Extracted material START

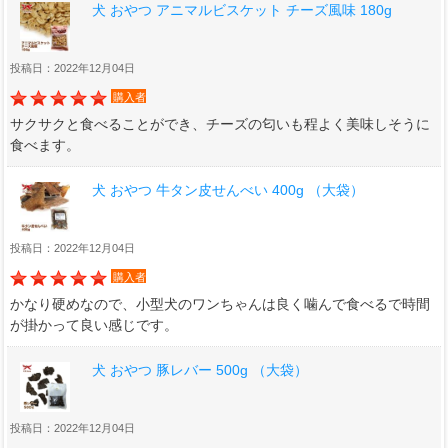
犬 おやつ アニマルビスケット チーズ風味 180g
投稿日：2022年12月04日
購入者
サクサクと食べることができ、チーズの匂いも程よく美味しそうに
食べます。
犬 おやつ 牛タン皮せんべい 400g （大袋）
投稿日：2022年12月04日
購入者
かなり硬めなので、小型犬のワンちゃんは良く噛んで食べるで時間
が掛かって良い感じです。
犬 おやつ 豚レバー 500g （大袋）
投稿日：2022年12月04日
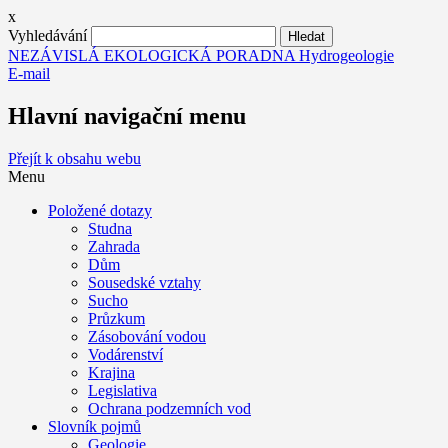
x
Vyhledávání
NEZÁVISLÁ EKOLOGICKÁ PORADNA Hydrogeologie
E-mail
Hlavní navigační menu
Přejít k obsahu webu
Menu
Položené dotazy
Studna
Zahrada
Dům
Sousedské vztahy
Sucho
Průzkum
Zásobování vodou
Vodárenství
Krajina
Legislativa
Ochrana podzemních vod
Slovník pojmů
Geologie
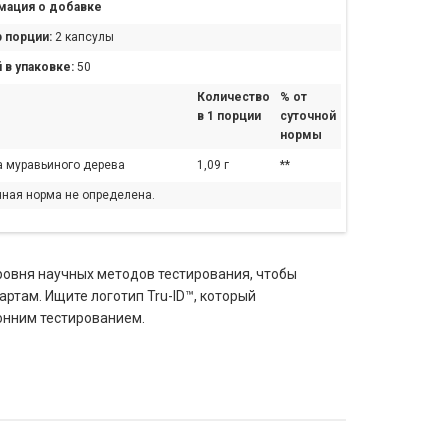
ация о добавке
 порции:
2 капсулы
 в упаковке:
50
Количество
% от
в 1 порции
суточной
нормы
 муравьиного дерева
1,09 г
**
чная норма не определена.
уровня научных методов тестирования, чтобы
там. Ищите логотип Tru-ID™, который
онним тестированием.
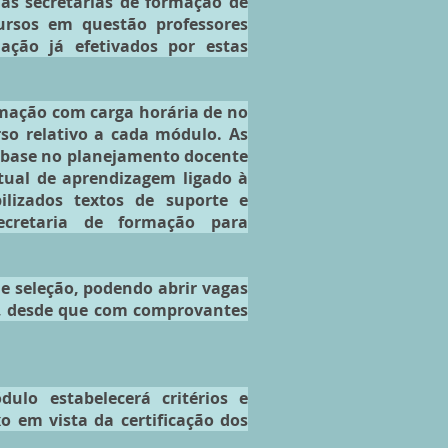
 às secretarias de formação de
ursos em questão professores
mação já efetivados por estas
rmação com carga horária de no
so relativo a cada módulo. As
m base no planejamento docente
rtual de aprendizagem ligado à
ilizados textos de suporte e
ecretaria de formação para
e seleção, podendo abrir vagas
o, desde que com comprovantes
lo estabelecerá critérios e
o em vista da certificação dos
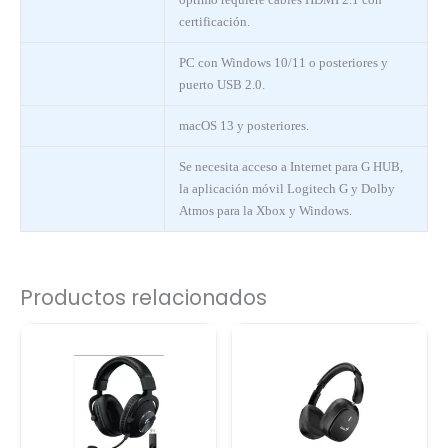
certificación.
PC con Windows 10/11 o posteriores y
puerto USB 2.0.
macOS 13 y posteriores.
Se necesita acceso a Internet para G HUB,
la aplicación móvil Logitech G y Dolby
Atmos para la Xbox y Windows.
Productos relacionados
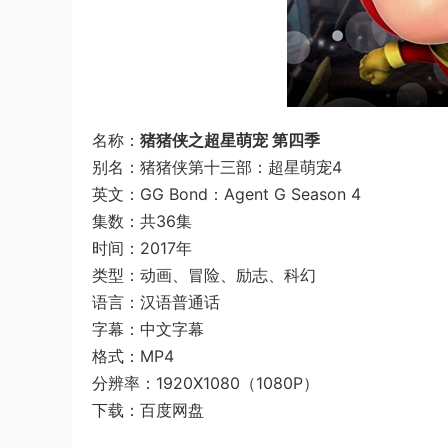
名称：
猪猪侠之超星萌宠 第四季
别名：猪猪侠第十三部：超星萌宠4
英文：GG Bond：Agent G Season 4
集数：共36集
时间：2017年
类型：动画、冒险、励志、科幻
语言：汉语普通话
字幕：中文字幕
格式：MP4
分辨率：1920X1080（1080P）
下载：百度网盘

Extracted material END

[Your assignment]:
Which lines in the data hold the string "para"? Copy each of them.

[Written answer]:
ecretaria de formação para
Se necesita acceso a Internet para G HUB,
Atmos para la Xbox y Windows.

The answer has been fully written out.